Extracto de página:
Educar en la Fe IV: El Sacramento del Bautismo

El bautismo es un sacramento instituido por Jesús de Nazaret, el Hijo de Dios, por el cual nacemos a la vida de la gracia, nos hacemos cristianos y miembros de la Iglesia. El bautismo es necesario para salvarse; así lo dijo Jesús: “El que no renaciere por el bautismo del agua y la gracia del Espíritu Santo no puede entrar en el reino de Dios (S. Jn. 3, 5). Sin embargo, al que se prepara para el bautismo (catecúmeno), si muere antes del sacramento, le basta para salvarse el deseo explícito de ser bautizado junto con el arrepentimiento de sus pecados y la caridad. También el martirio hace las veces del bautismo de agua y por eso se llama bautismo de sangre. En el caso de los niños que mueren sin poder recibir las aguas bautismales, la Iglesia sólo puede confiarlos a la misericordia de Dios, que quiere que todos los hombres se salven (1 Tm 2,4).

Registros extraídos de un conjunto de datos:

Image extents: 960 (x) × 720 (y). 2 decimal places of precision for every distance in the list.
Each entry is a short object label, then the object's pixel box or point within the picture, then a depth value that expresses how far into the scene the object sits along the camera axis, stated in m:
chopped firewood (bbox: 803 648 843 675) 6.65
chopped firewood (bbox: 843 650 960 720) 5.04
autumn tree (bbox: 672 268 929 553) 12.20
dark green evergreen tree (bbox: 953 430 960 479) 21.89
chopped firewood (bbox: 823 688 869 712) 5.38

---

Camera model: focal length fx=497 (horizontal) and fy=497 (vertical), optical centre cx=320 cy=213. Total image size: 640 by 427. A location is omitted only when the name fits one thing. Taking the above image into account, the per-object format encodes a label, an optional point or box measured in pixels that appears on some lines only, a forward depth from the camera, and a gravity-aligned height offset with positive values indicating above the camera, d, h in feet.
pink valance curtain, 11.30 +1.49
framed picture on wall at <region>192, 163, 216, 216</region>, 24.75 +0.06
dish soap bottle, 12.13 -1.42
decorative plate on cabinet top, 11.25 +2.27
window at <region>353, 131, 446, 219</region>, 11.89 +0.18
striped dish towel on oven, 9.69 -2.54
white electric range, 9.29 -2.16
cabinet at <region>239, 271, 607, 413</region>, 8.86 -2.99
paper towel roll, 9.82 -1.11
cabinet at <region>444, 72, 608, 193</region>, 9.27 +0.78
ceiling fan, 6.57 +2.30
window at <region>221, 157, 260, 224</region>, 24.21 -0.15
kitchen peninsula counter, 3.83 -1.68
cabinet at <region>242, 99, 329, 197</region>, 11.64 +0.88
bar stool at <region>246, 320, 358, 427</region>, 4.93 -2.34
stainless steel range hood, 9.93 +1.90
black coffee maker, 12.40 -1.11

--

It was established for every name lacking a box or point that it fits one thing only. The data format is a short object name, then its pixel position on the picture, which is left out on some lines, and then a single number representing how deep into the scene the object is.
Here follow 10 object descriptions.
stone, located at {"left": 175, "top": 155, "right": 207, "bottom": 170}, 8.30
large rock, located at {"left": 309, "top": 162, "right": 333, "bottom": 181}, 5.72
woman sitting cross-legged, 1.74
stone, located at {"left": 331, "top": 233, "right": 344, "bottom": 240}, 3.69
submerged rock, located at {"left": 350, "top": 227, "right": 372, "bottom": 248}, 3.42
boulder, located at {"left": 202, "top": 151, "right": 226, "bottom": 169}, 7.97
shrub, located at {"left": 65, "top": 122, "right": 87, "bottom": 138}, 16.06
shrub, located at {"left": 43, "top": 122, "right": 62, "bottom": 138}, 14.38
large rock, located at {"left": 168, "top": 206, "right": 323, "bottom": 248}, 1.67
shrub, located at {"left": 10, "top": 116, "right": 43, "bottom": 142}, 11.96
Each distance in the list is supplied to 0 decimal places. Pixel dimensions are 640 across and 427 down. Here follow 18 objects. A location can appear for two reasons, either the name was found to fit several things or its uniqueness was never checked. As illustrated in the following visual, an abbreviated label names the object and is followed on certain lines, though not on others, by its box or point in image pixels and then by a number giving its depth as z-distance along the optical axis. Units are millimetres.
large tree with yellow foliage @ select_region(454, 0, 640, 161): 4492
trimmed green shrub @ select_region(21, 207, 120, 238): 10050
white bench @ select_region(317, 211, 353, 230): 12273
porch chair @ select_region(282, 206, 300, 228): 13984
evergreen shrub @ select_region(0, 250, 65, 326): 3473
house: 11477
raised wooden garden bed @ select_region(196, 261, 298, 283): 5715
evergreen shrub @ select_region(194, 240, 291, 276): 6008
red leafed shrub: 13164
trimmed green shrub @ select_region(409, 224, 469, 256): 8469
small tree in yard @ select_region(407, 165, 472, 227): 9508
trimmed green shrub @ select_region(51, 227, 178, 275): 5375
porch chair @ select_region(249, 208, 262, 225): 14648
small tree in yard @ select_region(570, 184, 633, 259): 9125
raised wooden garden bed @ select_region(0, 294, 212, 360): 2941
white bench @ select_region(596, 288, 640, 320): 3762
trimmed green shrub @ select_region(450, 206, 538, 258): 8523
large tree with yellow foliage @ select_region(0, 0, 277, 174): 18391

Consigna de trabajo: Según el texto sobre el sacramento del bautismo, ¿qué nombre recibe el martirio cuando hace las veces del bautismo de agua? Los ítems no son necesarios para resolver la tarea.

Espacio de respuesta: Se llama bautismo de sangre.